Records contained in a dataset:
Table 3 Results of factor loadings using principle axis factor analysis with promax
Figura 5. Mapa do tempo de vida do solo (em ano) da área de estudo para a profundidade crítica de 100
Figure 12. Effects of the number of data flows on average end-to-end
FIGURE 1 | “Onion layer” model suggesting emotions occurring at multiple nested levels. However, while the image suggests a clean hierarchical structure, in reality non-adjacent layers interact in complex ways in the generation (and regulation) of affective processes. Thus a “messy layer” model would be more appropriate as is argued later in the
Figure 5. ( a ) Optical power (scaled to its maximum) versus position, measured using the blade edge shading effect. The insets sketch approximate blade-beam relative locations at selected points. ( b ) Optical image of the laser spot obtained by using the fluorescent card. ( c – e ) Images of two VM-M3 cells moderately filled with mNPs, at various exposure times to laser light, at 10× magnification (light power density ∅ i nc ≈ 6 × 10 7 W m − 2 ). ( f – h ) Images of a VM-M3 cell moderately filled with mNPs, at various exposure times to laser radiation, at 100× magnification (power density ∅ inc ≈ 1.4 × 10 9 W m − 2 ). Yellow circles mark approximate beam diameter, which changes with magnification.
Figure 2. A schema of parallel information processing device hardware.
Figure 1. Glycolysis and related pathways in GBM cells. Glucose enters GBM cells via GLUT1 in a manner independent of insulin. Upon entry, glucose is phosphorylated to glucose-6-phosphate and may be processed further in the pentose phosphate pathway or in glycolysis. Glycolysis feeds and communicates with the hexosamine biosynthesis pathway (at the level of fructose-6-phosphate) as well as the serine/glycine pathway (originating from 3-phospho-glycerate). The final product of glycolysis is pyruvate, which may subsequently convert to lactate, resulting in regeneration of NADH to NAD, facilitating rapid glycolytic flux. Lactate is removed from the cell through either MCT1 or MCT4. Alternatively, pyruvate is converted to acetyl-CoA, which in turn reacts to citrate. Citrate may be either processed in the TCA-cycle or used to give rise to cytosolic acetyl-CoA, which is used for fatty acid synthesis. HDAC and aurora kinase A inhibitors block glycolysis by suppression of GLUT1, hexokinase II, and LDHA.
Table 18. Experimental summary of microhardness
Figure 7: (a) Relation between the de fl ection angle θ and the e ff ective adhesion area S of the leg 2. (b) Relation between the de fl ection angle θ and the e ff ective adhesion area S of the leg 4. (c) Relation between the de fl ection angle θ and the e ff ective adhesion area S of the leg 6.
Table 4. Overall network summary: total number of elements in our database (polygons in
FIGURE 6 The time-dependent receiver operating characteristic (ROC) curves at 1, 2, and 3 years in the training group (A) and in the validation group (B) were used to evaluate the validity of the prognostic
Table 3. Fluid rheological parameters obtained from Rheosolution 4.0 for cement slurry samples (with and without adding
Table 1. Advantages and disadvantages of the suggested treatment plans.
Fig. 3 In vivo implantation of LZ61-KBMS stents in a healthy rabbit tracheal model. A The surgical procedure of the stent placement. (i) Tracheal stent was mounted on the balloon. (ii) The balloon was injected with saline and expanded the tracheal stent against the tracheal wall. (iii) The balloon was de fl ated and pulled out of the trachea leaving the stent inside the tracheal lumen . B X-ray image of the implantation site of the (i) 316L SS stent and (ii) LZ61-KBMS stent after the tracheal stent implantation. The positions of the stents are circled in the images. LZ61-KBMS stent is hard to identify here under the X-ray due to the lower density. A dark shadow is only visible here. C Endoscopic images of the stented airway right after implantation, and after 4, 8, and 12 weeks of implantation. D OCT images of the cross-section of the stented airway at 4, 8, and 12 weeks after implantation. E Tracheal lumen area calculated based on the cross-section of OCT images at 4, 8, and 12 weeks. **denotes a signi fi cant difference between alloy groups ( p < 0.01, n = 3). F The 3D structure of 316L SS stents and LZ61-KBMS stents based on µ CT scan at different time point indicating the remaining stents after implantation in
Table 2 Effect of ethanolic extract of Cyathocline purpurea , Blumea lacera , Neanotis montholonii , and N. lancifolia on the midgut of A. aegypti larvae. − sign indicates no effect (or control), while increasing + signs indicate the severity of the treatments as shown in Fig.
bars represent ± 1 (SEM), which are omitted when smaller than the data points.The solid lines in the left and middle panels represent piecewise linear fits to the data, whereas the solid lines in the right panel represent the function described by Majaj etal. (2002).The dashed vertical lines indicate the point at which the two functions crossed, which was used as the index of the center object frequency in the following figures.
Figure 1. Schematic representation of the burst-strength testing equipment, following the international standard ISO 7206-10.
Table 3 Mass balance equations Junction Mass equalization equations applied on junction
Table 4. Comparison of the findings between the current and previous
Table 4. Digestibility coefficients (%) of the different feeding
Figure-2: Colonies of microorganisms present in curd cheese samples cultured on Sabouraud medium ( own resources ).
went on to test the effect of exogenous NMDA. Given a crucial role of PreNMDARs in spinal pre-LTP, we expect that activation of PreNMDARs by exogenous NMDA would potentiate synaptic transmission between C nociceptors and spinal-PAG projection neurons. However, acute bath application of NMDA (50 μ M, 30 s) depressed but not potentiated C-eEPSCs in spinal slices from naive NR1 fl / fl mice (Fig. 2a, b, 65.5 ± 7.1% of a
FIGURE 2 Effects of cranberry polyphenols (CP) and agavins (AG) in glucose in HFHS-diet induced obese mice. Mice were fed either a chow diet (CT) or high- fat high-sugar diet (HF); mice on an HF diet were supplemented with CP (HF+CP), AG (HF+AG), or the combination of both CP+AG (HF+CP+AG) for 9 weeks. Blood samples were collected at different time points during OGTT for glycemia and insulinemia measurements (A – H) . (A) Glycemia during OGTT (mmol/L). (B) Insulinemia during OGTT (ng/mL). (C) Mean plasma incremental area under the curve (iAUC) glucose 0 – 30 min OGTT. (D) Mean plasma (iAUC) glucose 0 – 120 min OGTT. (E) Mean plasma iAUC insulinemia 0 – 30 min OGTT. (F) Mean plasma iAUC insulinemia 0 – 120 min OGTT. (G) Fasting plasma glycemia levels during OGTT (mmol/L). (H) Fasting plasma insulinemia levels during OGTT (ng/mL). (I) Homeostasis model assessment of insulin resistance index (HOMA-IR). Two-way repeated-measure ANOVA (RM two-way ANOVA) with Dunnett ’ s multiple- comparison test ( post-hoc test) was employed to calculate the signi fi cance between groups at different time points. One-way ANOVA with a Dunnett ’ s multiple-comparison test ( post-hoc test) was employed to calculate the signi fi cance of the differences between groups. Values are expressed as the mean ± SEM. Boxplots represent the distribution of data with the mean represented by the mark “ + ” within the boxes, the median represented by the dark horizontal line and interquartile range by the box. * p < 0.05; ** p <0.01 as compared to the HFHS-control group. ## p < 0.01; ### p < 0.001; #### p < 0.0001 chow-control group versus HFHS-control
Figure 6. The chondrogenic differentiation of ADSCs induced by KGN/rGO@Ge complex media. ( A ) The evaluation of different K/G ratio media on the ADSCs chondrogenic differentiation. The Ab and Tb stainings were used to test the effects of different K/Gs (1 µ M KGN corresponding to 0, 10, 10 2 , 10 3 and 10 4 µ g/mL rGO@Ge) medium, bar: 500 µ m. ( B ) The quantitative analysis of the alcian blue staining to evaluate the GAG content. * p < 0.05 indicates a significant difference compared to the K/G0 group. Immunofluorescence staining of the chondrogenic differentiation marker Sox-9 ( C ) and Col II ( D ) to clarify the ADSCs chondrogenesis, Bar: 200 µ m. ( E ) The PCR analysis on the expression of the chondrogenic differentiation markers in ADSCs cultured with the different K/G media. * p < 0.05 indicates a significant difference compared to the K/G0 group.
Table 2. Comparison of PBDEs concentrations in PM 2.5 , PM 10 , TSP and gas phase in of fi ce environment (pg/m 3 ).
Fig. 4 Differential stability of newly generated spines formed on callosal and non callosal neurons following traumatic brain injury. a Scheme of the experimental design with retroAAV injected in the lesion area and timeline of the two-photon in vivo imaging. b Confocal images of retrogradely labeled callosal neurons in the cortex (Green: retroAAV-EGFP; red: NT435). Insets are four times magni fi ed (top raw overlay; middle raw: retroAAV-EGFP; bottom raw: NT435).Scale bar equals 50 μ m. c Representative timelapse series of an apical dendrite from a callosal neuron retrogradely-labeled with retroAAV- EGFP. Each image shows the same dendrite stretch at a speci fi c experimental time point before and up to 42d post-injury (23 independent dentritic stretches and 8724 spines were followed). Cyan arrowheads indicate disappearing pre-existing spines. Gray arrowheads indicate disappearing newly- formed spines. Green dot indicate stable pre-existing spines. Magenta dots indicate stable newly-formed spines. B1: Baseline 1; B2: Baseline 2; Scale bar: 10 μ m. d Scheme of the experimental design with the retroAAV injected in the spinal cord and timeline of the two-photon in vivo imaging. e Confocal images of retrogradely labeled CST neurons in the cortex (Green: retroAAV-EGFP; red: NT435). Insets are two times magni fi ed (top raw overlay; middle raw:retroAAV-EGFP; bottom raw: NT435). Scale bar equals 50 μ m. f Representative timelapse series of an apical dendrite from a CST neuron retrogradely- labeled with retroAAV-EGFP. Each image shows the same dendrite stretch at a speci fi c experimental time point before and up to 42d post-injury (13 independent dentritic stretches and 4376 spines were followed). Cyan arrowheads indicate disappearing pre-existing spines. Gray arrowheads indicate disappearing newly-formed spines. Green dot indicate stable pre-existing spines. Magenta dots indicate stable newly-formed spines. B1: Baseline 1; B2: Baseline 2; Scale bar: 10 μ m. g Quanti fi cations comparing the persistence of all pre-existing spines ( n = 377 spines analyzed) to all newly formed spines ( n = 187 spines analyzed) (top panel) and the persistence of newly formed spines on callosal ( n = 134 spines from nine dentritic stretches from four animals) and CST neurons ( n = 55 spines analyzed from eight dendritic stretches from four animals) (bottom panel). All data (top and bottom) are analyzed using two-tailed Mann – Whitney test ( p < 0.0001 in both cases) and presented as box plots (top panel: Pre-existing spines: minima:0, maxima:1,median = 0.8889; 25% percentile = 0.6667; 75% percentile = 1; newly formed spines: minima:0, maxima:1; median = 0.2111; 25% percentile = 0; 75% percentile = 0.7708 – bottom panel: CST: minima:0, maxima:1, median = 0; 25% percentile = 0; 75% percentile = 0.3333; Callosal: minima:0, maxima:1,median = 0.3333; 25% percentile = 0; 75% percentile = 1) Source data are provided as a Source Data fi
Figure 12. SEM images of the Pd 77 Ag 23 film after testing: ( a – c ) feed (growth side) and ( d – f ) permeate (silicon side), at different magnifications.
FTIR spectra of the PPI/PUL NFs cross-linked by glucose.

## Exercise brief
Give the lines again, exactly as they stand, from the beginning of the data through the line with "Figure 12. Effects".

## Exercise solution
Table 3 Results of factor loadings using principle axis factor analysis with promax
Figura 5. Mapa do tempo de vida do solo (em ano) da área de estudo para a profundidade crítica de 100
Figure 12. Effects of the number of data flows on average end-to-end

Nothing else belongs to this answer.